━━━━━ TEXT PROVIDED ━━━━━
She has resisted, setting off a debate that has spilled onto the editorial page of The New York Times. When is the time to bow out? Ex-House Speaker Nancy Pelosi, who just celebrated her 83rd birthday, decries sexism in calls for Feinstein to resign. After all, Republican Sen. Charles Grassley sought and won reelection last year at age 88. Strom Thurmond lived to be 100, and at 91 was still vigorous enough to grope newly-elected Sen. Patty Murray in a Senate elevator, apparently unaware that she was a colleague.
It’s tough to hang it up, says this 75-year-old scribe. In politics, you go from being at the center of action to relative obscurity with time on your hands. Ex-Oregon Rep. Peter DeFazio, a recent Seattle visitor, chaired the powerful House Transportation Committee a year ago, but fessed up to difficulty finding his footing after ending his 36 years in Congress.
The picture isn’t always pretty. In our state, a trio of the formerly influential have sought in vain to make comebacks. Our last Republican governor, John Spellman, sought a seat on the State Supreme Court. He lost. Former Gov. Mike Lowry ran for State Lands Commissioner. He was defeated. Former seven-term U.S. Rep. Don Bonker ran for Secretary of State. He came up short.
Nor is there one size that fits all aging public servants. In 2020, Joe Biden, 80, rescued the Democratic Party from would-be nominees too far left for the electorate. He has achieved, witness Infrastructure legislation and the Inflation Reduction Act. Pelosi relinquished the reins at the top of her game. She legislated with firm control of the Democratic caucus, while successor Kevin McCarthy panders to Republican extremists. Shortly before his death at 81, Sen. John McCain stood up to the Trump Administration with a crucial thumbs-down to repeal of the Affordable Care Act.
━━━━━ DATA EXTRACT ━━━━━
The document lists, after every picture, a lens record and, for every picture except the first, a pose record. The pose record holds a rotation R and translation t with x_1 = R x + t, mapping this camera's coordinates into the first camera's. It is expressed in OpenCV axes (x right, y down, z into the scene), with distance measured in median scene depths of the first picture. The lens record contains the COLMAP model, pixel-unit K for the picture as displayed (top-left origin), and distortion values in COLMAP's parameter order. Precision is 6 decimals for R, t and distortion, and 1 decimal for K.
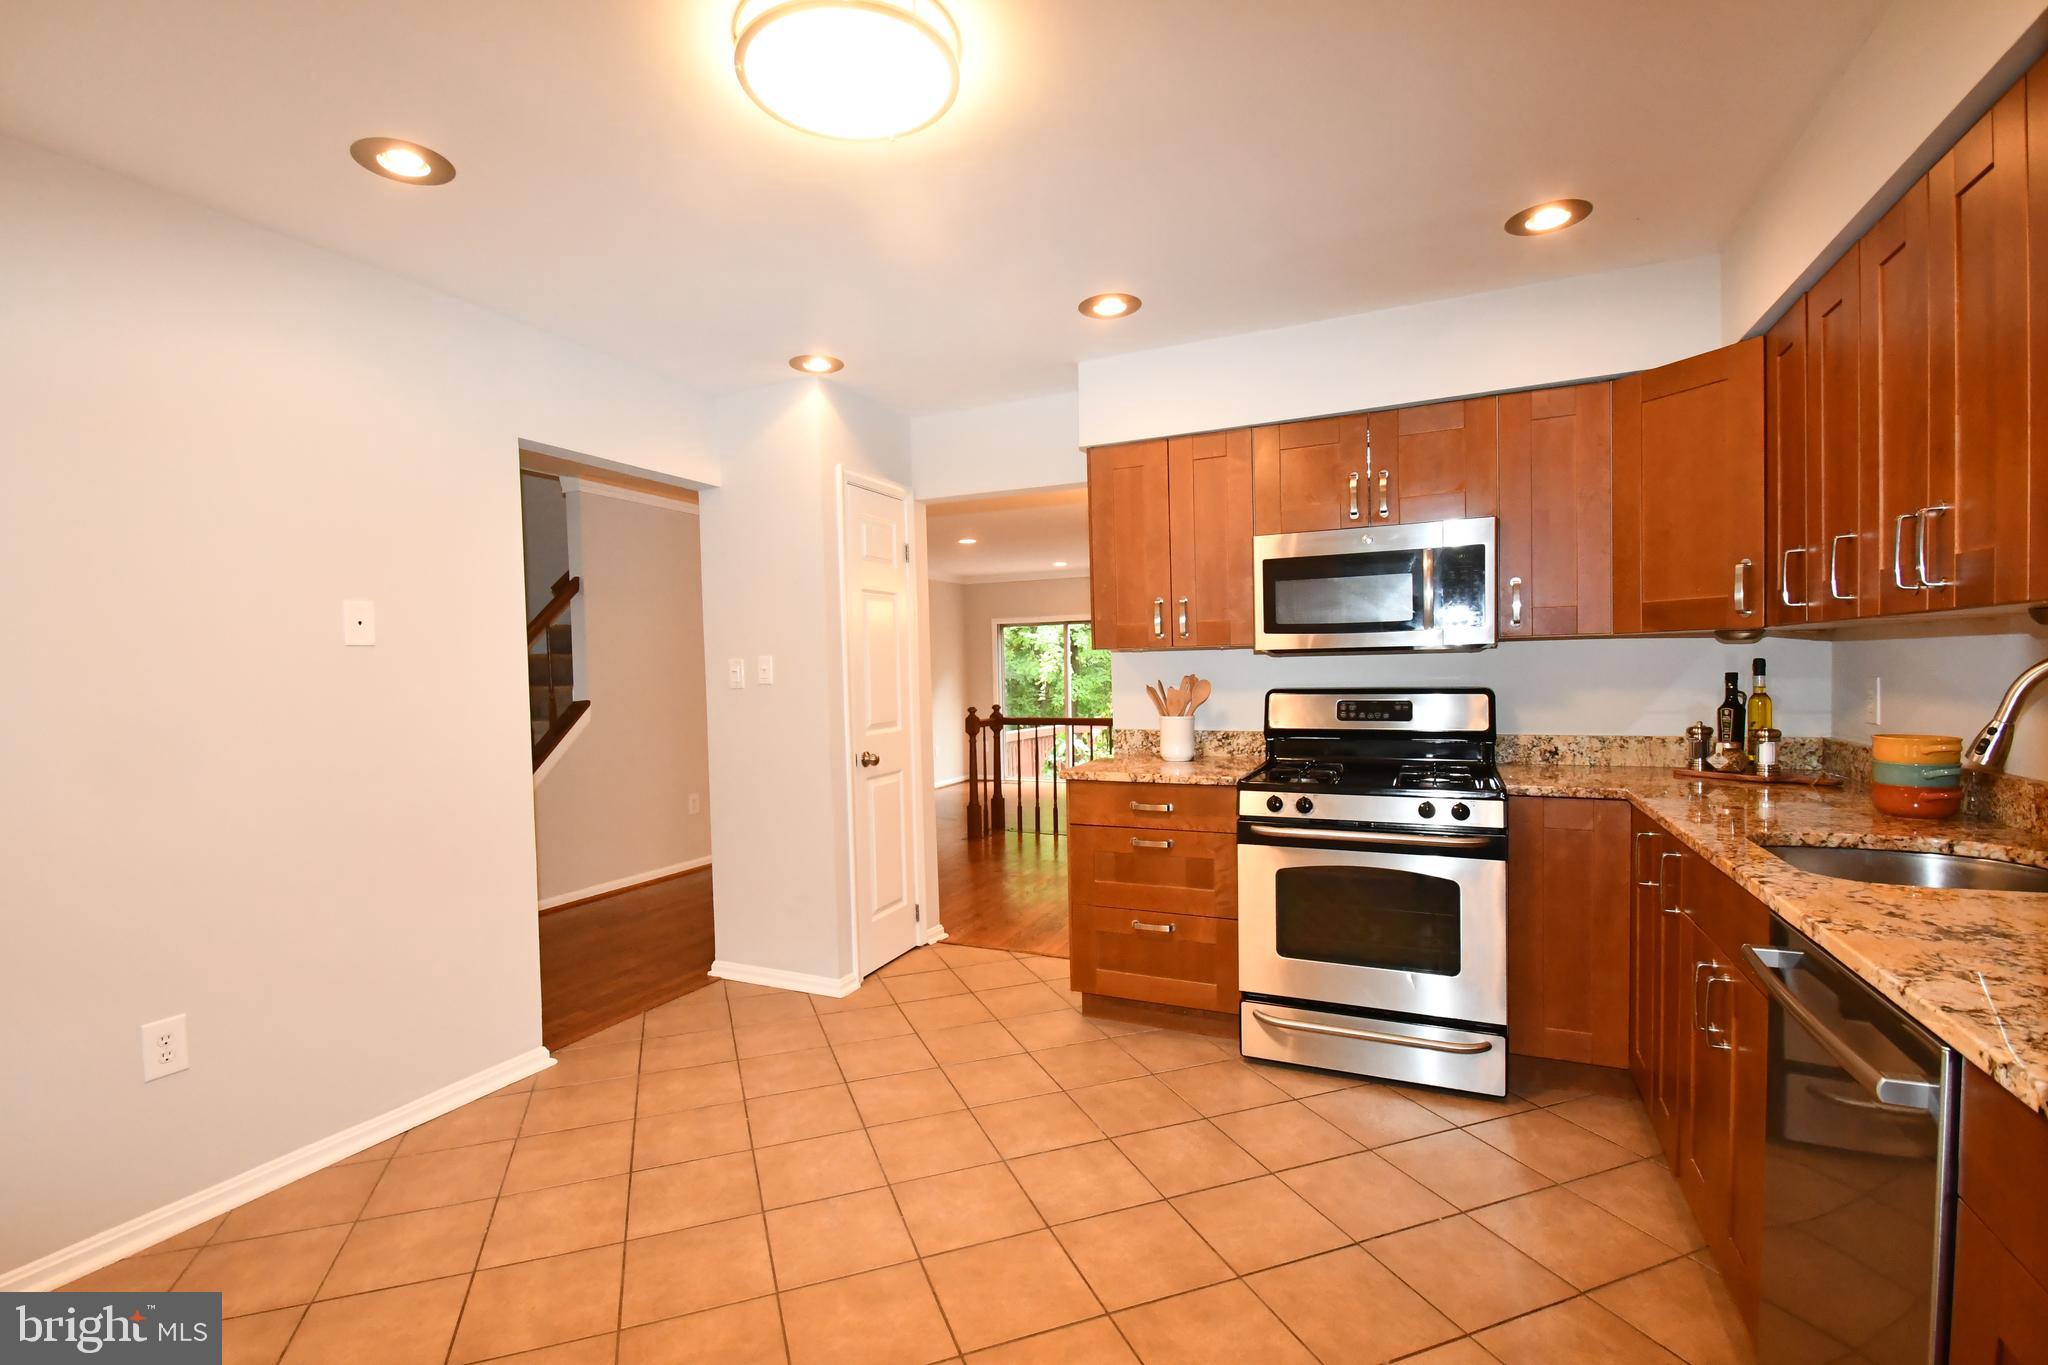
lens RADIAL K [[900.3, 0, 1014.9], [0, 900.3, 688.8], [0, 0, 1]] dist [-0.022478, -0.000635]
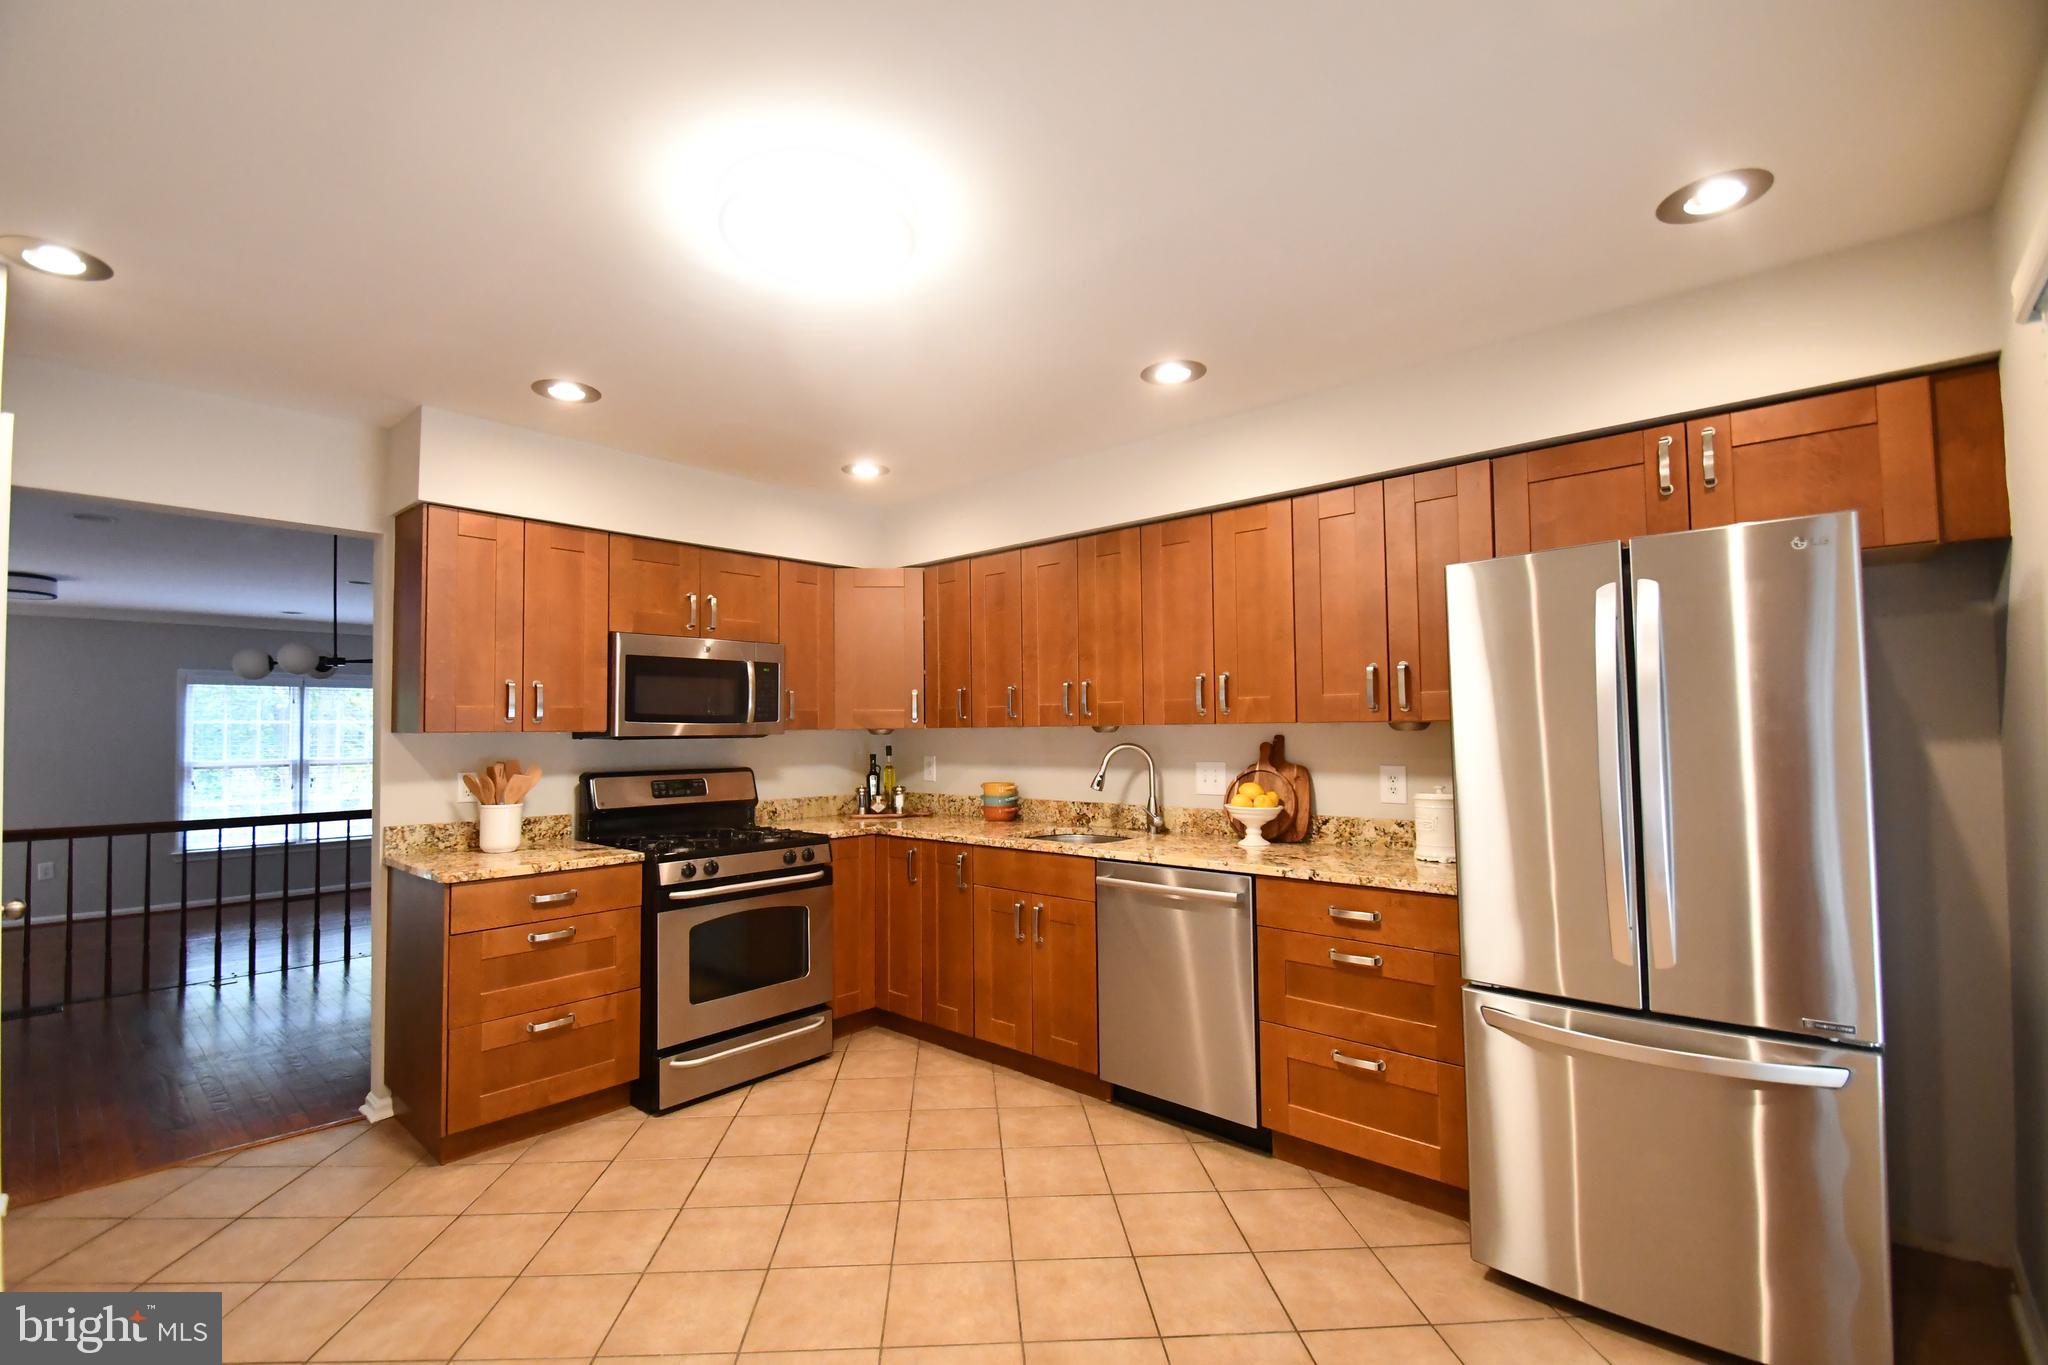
━━━━━
ACTIONS TO TAKE:
• A. Copy out word for word the portion of the passage on aging politicians that opens with the words containing "She has resisted, setting" and closes with "years in Congress.".
• B. Pick up the passage on aging politicians after its final sentence and carry it forward in the same voice.
You won't need the data for this work.

SOLVED PROBLEMS:
• A.
She has resisted, setting off a debate that has spilled onto the editorial page of The New York Times. When is the time to bow out? Ex-House Speaker Nancy Pelosi, who just celebrated her 83rd birthday, decries sexism in calls for Feinstein to resign. After all, Republican Sen. Charles Grassley sought and won reelection last year at age 88. Strom Thurmond lived to be 100, and at 91 was still vigorous enough to grope newly-elected Sen. Patty Murray in a Senate elevator, apparently unaware that she was a colleague.
It’s tough to hang it up, says this 75-year-old scribe. In politics, you go from being at the center of action to relative obscurity with time on your hands. Ex-Oregon Rep. Peter DeFazio, a recent Seattle visitor, chaired the powerful House Transportation Committee a year ago, but fessed up to difficulty finding his footing after ending his 36 years in Congress.

• B.
Our state’s Gov. Jay Inslee, 72, is going out on a high note. He has overseen passage of legislation to reduce carbon emissions, a ban on assault rifles, and a capital gains tax. The state was proactive at early outbreak of the COVID-19 pandemic. Similarly, Gov. Dan Evans capped his three terms with a pivotal role in creating an Alpine Lakes Wilderness Area.
Still, there are some who hang on too long. Under House Speaker Frank Chopp, legislation in such fields as gun safety and abolishing the death penalty was blocked. Promising Democratic legislative candidates could not get support. Peter von Reichbauer was elected to the Washington State Senate in 1973 and won a King County Council seat in 1993, for a tenure lasting almost 50 years.
A recent CNN poll found 70 percent opposition to Biden seeking a second term, with 60 percent of those surveyed saying ex-President Trump should not run again. But a rule of American politics still applies: Incumbents enjoy a big advantage in fundraising, and that only increases with seniority and positions of influence. The last House defeats in Washington’s congressional delegation took place in the 1990s and with Maria Cantwell’s upset of GOP Sen. Slade Gorton in 2000.
The U.S. Senate has a tradition of circling the wagons to protect its own, even those in visible decline, as with Sen. Thurmond. Not a single member of the Senate was defeated the 2020 mid-term election. Two Republican Senators in Georgia did lose their seats in a 2021 special election but carried the burden of having Donald Trump campaign for them. Trump, 76, is trying to regain power with frequent boasts of his virility and claim that Joe Biden is losing it.
Ultimately, the age issue boils down to a question: Can the officeholder serve and advocate for constituents, and act in best interests of the country? Staff can and does bear much of the work burden, but it’s the member who votes and gets the final judgment.
It is painful asking Dianne Feinstein to depart, but more painful watching her decline.